As we kick off a new year, we are yet to rid ourselves from the challenges of its predecessor. Though a glimmer of hope is on its way thanks to the brilliant work of scientists who have produced treatments and vaccines in record time.

It’s understandable that companies most affected by the pandemic are turning their attention to what the future looks like. But as we navigate these uncharted waters, how you present your product to your consumers matters now more than ever.

Someone who quite literally is having a bumpy landing as of late in this department, is budget airline Ryanair. Recently, they launched their new ‘Jab and Go’ advert. It certainly had an effect. But was it the effect they intended? The campaign correlated vaccinations directly to bookings as a pre-condition to travel, with a call to action to book now. The media and weary consumers are understandably voicing their very mixed opinions.

In this blog, I will discuss the virtues of committing your position early in unprecedented times and whether Jab and Go is really Jab or No, from a consumer-orientation perspective.

Brace for negative consumer impact

Consumer-orientation, sentiment and empathy should be at the heart of your position and messaging.

For the life of me, as a trained and experienced marketer myself, I am struggling to see what the consumer insight driving this proposition is. Did Ryanair conduct a bunch of research and discover somehow that 80% of travellers would book now if you somehow could reassure them it was safe with a vial from Pfizer as their hero?

### [DATASET RECORDS]
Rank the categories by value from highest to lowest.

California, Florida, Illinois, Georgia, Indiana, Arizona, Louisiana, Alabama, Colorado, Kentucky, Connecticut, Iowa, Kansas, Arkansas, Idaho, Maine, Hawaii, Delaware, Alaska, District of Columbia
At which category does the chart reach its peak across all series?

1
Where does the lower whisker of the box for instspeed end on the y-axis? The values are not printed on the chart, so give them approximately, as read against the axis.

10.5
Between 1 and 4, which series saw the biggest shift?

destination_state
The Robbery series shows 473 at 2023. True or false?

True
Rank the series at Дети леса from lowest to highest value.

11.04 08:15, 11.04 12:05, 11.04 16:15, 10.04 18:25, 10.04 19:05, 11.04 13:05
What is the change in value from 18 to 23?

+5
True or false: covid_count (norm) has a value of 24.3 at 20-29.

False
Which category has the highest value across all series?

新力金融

### [SET OF TASKS]
[A] In the blog post on Ryanair's advert, what is the name of the airline's new advert?
[B] Copy everything in the blog post from "Someone who quite" down to "position and messaging.", swapping "budget airline" for "low-cost carrier".
The records have no role in this work.

### [EXERCISE RESULTS]
[A] 'Jab and Go'

[B]
Someone who quite literally is having a bumpy landing as of late in this department, is low-cost carrier Ryanair. Recently, they launched their new ‘Jab and Go’ advert. It certainly had an effect. But was it the effect they intended? The campaign correlated vaccinations directly to bookings as a pre-condition to travel, with a call to action to book now. The media and weary consumers are understandably voicing their very mixed opinions.

In this blog, I will discuss the virtues of committing your position early in unprecedented times and whether Jab and Go is really Jab or No, from a consumer-orientation perspective.

Brace for negative consumer impact

Consumer-orientation, sentiment and empathy should be at the heart of your position and messaging.